**Esercizi e compiti**
1) Puoi ricopiare dal testo su Genova il passo che comincia con "Forse per questo, benché" e prosegue fino a "concreta, senza fronzoli."?
2) Puoi proseguire il testo su Genova, riprendendo subito dopo la sua ultima frase?

**Testo selezionato**
■ ■ ■ ■ ■

Fu per suo desiderio che si trasferirono in Italia, a Genova, città d’origine di mia madre, e credo che lei abbia sempre rimpianto quella scelta.

Forse per questo, benché io abbia con Genova un legame molto stretto, ho sempre avuto e ho tuttora nel cuore una porta aperta verso altri luoghi; ma l’ho amata da subito, anche quando, per un lungo periodo, ho creduto di odiarla. È una città strana, ruvida, scorbutica, solitaria, apparentemente chiusa, ma capace di profonde tenerezze e di accoglienza concreta, senza fronzoli.

A Genova sono nata e ci vivo, ma non è per questo che la amo. È che Genova mi sorprende sempre. I suoi mari e le sue nuvole, San Martino alta e bassa, il Chiappeto e Borgoratti, il forte Richelieu, il Santa Tecla e il Puin, Boccadasse e Sampierdarena, Castelletto e la Maddalena, i carruggi e la Via Nuova, la Ripa Maris e il porto, i suoi monti sventrati e le sue divisioni, De André e Caproni, i salotti e i camalli.

Credo che anche il posto dove siamo nati influenzi il nostro carattere. Io non so se definirmi ruvida; scorbutica credo di sì, a volte; solitaria di sicuro, fino addirittura a una forma di lieve misantropia, che non mi impedisce di  incuriosirmi per le altre persone, di qualunque provenienza, e di coltivare (poche) amicizie profonde e durature.  La mia tenerezza l’ho conquistata a fatica con anni di lavoro, e la riservo a persone molto vicine o a piccoli gesti quotidiani, senza quasi mai esprimerla a parole. Il pudore di Genova. Il pudore di mia madre, e del mare. Perché dopotutto sono una donna di mare, benché non vada (per ora) in barca a vela; e lontano dal mare non potrei vivere; i luoghi dove ho immaginato e immagino, più o meno seriamente, di poter abitare sono molto diversi tra loro, ma tutti hanno in comune il mare.

■ ■ ■ ■ ■

**Contenuto dei dati**
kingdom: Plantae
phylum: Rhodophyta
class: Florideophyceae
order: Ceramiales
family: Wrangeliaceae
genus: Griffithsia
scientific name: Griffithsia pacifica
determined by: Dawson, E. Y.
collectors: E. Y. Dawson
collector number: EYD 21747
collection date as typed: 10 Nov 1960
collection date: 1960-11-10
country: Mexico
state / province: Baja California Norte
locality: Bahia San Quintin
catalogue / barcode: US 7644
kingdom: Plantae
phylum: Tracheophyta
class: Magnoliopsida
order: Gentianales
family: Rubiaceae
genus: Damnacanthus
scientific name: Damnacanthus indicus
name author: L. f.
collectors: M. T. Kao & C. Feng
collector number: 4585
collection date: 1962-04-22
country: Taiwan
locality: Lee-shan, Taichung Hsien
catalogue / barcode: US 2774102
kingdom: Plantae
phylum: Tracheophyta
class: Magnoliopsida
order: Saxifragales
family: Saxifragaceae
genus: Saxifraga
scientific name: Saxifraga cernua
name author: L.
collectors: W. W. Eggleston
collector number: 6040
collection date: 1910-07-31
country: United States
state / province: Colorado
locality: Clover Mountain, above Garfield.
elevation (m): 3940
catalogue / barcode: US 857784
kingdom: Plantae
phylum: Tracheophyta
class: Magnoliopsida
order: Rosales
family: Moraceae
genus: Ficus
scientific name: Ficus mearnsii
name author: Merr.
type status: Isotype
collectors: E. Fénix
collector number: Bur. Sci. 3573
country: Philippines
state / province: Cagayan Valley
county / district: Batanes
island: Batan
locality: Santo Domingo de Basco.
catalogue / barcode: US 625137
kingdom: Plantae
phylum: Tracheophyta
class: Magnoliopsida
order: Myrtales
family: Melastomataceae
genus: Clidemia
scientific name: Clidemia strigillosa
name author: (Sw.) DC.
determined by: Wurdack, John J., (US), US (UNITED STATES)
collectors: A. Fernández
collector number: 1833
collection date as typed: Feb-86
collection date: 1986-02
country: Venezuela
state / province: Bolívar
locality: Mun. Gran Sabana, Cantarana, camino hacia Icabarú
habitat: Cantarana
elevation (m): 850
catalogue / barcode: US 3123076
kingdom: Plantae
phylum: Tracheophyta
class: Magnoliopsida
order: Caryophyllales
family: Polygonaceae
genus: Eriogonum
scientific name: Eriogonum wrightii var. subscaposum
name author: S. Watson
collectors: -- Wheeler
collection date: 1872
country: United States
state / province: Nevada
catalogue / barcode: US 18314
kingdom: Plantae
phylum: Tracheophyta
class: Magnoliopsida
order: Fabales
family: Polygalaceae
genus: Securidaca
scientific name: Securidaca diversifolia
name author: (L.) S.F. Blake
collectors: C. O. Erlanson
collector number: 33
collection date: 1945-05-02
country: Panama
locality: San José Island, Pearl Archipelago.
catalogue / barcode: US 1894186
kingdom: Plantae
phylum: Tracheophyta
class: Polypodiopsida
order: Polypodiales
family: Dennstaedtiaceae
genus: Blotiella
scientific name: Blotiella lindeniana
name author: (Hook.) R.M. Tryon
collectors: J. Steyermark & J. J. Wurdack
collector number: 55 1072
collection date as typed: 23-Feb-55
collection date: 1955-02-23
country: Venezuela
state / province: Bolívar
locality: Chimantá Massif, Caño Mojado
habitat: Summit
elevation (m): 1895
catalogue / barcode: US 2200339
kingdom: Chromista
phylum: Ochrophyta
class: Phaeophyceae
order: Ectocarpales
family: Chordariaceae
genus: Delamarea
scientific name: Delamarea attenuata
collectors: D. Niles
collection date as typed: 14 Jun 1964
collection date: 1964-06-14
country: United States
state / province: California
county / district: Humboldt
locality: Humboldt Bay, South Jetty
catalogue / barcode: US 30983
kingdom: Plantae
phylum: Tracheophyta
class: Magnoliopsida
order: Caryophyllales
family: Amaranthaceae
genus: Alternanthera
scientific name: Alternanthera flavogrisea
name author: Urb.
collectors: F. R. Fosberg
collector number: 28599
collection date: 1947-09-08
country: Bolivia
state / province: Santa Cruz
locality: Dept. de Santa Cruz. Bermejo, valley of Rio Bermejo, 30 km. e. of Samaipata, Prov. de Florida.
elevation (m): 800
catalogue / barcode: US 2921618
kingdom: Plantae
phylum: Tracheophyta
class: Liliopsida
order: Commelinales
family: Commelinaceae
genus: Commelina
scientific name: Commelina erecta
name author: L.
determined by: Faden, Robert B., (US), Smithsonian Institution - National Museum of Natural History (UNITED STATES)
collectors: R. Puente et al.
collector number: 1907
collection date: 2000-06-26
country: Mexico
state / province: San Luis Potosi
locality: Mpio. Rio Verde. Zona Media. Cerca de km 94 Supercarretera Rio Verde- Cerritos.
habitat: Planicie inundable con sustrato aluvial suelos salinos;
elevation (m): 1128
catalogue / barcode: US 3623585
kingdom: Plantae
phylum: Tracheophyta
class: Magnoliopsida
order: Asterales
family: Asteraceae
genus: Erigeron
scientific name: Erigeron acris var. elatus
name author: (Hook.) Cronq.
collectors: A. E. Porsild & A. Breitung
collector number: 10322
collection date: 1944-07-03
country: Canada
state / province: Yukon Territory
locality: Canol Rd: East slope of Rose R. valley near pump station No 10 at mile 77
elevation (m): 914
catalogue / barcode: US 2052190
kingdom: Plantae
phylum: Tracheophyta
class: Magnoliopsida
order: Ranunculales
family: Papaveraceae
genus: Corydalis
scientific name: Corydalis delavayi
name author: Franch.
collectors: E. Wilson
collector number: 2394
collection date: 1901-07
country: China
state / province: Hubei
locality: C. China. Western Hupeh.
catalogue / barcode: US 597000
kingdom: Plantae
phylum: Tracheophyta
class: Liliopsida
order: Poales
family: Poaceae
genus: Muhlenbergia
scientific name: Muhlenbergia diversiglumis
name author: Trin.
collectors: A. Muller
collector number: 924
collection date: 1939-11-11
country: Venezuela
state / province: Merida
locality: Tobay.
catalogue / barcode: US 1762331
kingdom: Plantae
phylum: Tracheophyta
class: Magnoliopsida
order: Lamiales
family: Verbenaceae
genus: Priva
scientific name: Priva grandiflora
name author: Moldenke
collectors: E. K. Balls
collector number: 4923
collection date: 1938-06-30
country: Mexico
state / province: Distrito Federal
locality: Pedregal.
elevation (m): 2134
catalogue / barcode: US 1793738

■ ■ ■ ■ ■

**Risultati per compito**
1)
Forse per questo, benché io abbia con Genova un legame molto stretto, ho sempre avuto e ho tuttora nel cuore una porta aperta verso altri luoghi; ma l’ho amata da subito, anche quando, per un lungo periodo, ho creduto di odiarla. È una città strana, ruvida, scorbutica, solitaria, apparentemente chiusa, ma capace di profonde tenerezze e di accoglienza concreta, senza fronzoli.

2)
Il mare, si sa, ha un forte simbolismo come luogo di origine e al tempo stesso di partenza, potrà essere pure una radice, ma è una radice instabile, in perpetuo movimento, aperta e infinita; è liquido protettivo ma anche profondo, abissale, anzi; arioso, azzurro e pieno di luce eppure oscuro e segreto. Chiunque sia nato vicino al mare non può non condividere sia pure in minima parte i suoi mutamenti di umore, i passaggi a volte inspiegabili dalla serenità all’agitazione e persino alla tempesta. E io lo so bene, io che passo per un tipo tranquillo e raramente agisco sopra le righe: perché nei miei pensieri – e nei miei improvvisi scatti d’ira – racchiudo tutte le inquietudini di tutti gli oceani del mondo.

 

Ricominciare a scrivere

è una priorità.

Stasera mi è tornata la voglia di scrivere di te. Mi suona strano tornare a rivolgermi direttamente a te, come facevo ormai un bel po’ di tempo fa. L’ho fatto per anni, e poi per un pezzo ho smesso, e ogni tanto riprendo, ma non è più così naturale, quasi inevitabile, come mi sembrava allora.

Non vorrei perdere niente, pensavo stasera, né cose né persone, ma le cose si perdono comunque, e poi la mia distrazione è proverbiale. Anche le persone, qualche volta, si perdono.

Non pensavo a te, ché a te non ti ho mai avuto, ma non ti ho mai nemmeno perso, e non intendo certo farlo adesso. A te, non ti perderò mai, niente può cambiare questo fatto. Nel tempo in cui non ti ho scritto, non ho certo smesso di pensarti. Ti ho solo pensato in un altro modo, facendo altre cose, ricordandoti attraverso la costruzione di altre memorie.

Pensavo, invece, alle persone incontrate ed entrate poi, per poco o per tanto tempo, nella mia vita, conoscenze, amicizie, simpatie, persone con cui ho avvertito un’affinità. Persone con cui a volte sono entrata in intimità, e non parlo tanto di amore, quanto di confidenza, di uno scambio di segreti anche minuscoli, ma importanti. E con le quali adesso non ci si sente più, per tante ragioni.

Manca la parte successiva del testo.